▶ _QUESTIONS ON THE MATERIAL_:
1: Answer these questions from the excerpt on Latin American politics:
(a) Under which country's leadership did Latin America have a relatively coherent foreign policy in 2023?
(b) About how many people live in the countries holding elections in 2024?
(c) Which six Latin American countries are set to change power?
2: Reproduce everything in the excerpt on Latin American politics from "Political instability remains" down to "Salvador, and Uruguay.".

▶ _PAGE EXCERPT_:
=-=-=
Political instability remains a major challenge in the region. Under Brazil’s leadership, Latin America had a relatively coherent foreign policy in 2023. Milei’s victory in Argentina is likely to cause a split in regional politics both within and outside the region.

Events such as the armed uprising in the Brazilian capital in early 2023, political tensions in Venezuela, increased drug trafficking, and intensified crime highlight the unpredictability of the political climate.

In 2024, for the first time in history, more than 70 elections will be held in countries where more than half of the world’s population — about 4.2 billion people — live. In Latin America, six countries are set to change power: Venezuela, the Dominican Republic, Mexico, Panama, El Salvador, and Uruguay.
=-=-=
▶ _MATERIAL SUPPLIED_:
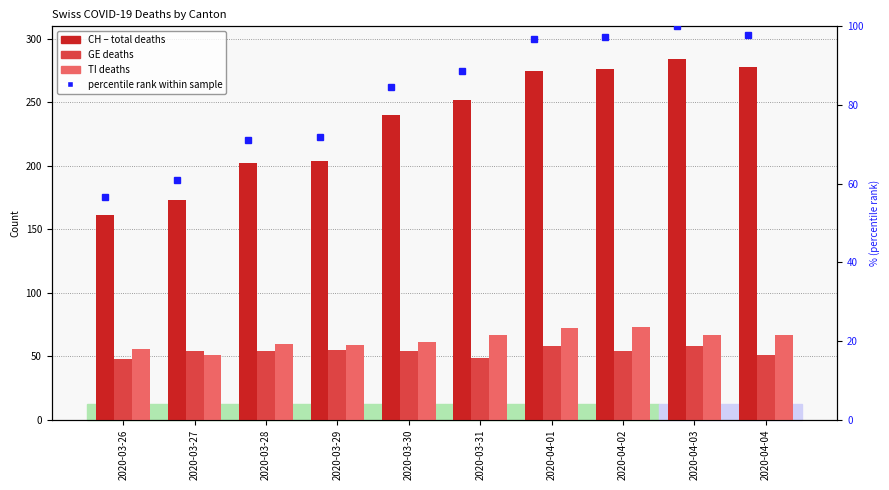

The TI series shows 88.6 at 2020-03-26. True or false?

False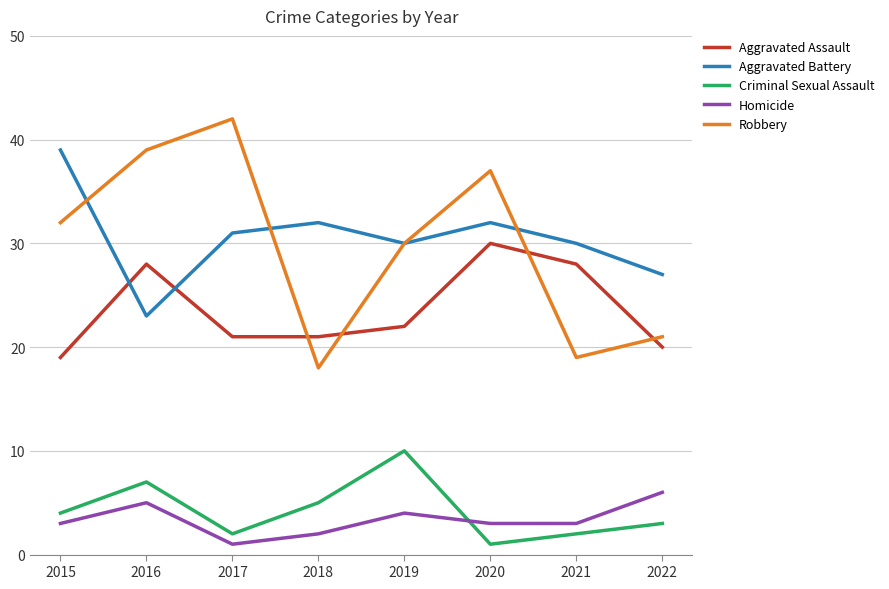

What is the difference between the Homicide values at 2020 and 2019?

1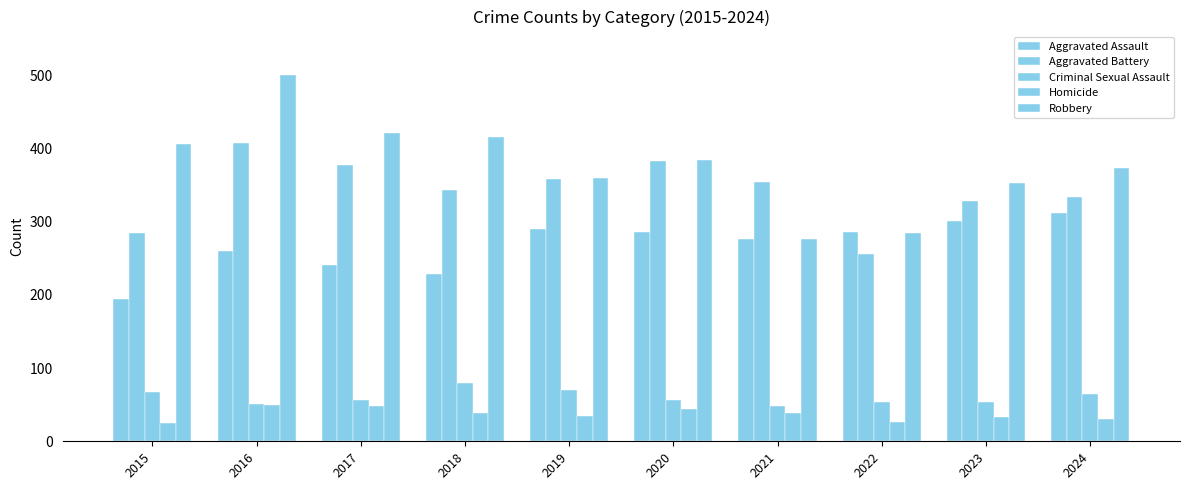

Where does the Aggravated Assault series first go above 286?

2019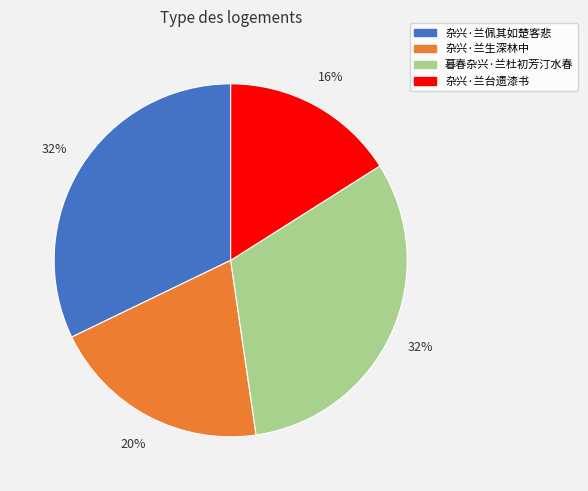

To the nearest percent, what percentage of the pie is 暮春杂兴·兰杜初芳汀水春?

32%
=-=-=
▶ _SOLUTIONS BELOW_:
1:
(a) Brazil
(b) About 4.2 billion people
(c) Venezuela, the Dominican Republic, Mexico, Panama, El Salvador, and Uruguay

2:
Political instability remains a major challenge in the region. Under Brazil’s leadership, Latin America had a relatively coherent foreign policy in 2023. Milei’s victory in Argentina is likely to cause a split in regional politics both within and outside the region.

Events such as the armed uprising in the Brazilian capital in early 2023, political tensions in Venezuela, increased drug trafficking, and intensified crime highlight the unpredictability of the political climate.

In 2024, for the first time in history, more than 70 elections will be held in countries where more than half of the world’s population — about 4.2 billion people — live. In Latin America, six countries are set to change power: Venezuela, the Dominican Republic, Mexico, Panama, El Salvador, and Uruguay.